Harry Kyle is an Irish soldier who has recently concluded a 6-month UN Peacekeeping mission in the Lebanon. Married with two young children, Harry left his home 6 months ago in an attempt to escape the increasing tensions of his marriage, and generate some extra finance.
On his arrival home, Harry finds that while his financial worries have eased, his marriage worries have increased. Constantly bickering with his wife, snappy with his children, and under the growing threat of alcoholism, Harry must also contend with a more insidious and powerful force: the horrific sights of the Lebanon which have become indelibly etched on his fragile mind.

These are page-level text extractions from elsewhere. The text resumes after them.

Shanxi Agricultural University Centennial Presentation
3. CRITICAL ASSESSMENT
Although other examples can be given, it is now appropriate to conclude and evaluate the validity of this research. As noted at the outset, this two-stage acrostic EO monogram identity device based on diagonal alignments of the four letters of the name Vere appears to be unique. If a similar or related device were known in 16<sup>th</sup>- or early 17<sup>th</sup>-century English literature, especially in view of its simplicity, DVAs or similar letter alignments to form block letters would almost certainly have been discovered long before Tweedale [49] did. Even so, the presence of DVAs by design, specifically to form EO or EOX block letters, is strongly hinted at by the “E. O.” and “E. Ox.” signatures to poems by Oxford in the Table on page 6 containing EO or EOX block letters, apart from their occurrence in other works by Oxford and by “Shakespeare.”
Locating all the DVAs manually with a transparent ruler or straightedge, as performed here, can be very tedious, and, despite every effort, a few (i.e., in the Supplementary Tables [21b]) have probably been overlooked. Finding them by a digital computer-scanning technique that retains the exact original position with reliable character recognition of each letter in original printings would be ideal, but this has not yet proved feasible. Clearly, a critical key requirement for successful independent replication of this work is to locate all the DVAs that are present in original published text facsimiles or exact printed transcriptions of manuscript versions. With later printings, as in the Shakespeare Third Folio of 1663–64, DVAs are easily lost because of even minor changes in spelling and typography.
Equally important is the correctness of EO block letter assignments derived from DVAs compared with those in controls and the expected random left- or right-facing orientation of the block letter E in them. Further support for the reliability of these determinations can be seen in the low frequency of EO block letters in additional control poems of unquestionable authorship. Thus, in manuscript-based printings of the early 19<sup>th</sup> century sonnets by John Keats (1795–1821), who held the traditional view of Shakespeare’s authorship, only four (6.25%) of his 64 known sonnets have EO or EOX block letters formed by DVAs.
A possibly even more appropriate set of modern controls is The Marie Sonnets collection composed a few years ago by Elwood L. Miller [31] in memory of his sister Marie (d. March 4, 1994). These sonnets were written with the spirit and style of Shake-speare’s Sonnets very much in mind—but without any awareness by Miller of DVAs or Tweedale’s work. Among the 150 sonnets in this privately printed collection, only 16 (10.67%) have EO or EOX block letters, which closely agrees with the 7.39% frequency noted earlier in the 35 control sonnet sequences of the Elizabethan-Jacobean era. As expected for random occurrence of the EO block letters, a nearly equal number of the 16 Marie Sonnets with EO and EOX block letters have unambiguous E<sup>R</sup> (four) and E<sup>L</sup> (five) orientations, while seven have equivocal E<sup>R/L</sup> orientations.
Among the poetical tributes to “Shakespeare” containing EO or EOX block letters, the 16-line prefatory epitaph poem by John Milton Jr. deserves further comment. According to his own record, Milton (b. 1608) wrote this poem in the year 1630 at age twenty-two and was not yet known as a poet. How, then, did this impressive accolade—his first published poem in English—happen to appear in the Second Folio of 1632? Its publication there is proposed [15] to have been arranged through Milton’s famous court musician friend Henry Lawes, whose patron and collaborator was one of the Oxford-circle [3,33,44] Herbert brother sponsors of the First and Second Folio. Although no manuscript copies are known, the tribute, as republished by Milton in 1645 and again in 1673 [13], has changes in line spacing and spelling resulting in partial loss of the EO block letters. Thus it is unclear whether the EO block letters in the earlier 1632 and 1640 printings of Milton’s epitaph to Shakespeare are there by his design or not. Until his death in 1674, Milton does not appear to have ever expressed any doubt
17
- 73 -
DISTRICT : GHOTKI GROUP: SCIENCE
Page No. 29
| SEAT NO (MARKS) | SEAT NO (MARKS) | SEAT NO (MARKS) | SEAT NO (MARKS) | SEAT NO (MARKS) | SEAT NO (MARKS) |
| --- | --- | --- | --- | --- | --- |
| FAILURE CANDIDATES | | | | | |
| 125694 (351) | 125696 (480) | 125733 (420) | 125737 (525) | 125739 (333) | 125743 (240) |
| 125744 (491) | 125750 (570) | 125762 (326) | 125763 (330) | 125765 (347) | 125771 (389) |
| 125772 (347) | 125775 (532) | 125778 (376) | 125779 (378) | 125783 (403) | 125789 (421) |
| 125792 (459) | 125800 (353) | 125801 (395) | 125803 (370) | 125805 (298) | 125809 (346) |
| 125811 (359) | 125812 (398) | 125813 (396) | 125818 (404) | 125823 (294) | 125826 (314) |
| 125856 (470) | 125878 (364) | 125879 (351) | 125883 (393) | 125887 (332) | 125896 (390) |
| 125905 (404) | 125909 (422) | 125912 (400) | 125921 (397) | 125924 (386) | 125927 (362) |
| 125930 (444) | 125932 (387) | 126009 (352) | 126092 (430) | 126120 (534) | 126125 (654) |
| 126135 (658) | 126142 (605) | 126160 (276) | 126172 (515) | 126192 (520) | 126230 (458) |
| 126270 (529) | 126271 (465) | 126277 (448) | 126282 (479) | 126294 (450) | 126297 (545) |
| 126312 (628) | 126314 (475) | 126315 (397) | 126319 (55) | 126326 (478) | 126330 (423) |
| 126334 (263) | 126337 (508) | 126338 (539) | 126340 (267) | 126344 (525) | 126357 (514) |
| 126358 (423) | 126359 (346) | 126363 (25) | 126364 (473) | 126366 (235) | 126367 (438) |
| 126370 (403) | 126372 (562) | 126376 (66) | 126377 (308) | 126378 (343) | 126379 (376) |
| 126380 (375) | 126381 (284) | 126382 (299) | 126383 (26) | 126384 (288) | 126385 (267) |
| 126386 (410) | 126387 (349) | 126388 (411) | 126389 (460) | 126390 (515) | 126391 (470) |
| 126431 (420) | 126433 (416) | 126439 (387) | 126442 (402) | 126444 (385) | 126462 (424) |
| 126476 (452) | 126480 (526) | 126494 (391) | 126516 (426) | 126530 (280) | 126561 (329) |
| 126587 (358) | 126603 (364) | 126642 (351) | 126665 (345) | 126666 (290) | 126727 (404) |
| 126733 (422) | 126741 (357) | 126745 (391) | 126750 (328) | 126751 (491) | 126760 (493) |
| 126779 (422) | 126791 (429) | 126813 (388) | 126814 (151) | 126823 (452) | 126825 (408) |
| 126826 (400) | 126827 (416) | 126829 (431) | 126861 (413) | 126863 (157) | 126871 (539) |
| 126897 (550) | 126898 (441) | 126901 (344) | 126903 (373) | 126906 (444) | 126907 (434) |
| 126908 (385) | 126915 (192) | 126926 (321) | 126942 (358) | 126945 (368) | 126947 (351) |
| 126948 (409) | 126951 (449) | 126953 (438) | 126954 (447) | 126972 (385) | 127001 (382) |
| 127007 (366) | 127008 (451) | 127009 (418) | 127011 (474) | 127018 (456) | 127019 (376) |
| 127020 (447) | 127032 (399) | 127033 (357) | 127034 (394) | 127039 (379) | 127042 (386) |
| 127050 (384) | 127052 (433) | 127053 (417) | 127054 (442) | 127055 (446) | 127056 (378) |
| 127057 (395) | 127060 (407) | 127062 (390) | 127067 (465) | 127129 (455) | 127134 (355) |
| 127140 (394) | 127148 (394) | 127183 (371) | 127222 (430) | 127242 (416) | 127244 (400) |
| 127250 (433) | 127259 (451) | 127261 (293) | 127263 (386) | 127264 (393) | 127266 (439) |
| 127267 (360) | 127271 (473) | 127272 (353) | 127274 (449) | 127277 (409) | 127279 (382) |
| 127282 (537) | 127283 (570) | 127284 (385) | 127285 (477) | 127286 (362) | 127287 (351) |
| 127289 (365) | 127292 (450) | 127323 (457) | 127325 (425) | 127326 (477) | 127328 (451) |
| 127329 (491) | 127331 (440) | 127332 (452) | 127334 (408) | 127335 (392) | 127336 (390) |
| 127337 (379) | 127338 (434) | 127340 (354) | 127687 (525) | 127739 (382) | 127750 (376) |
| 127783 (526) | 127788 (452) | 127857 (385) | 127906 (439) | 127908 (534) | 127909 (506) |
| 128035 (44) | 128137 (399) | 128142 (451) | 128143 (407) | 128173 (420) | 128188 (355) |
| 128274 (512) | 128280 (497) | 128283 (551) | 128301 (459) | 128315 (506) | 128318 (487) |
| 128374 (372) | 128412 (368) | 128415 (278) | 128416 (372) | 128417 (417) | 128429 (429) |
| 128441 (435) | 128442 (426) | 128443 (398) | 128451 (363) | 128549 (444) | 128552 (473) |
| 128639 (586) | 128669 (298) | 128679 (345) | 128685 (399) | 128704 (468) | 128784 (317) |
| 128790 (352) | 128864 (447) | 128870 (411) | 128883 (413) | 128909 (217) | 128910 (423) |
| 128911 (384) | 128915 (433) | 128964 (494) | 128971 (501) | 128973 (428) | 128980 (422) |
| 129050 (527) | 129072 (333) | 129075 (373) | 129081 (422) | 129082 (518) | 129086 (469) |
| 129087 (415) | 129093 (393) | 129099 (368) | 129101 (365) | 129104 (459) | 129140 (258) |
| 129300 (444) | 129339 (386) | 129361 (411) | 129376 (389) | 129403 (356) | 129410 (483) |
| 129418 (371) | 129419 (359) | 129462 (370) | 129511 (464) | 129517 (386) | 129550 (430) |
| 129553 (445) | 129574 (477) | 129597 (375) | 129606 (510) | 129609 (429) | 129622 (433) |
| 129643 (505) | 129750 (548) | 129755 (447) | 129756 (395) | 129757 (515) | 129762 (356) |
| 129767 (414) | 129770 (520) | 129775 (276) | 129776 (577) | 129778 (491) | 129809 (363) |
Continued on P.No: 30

'After Kafra', the second novel from Irish army member Martin Malone, is one of those books that can be aptly described as a 'quiet triumph'. The first half is quite stirring in its depiction of an ostensibly steely young man in the throes of post traumatic stress disorder.
Less convincing, however, is the character of June, Harry's wife. While the portrayal of Harry is consistent throughout the novel, June's character suffers in the pacing of the second half. Giving nothing of the plot away, a transition takes place in June's character, and while it could be argued that the transition is integral to the book's success, it seems a little too contrived to go unchecked. Harry's segues into analysis of his Lebanon experience are also a moot point – tending to isolate rather than incorporate the reader.
'After Kafra' is a fine read that is generally well written, well paced and well judged. And while some may find the subject matter immediately alienating, it is a book which ultimately rewards the patience of the reader.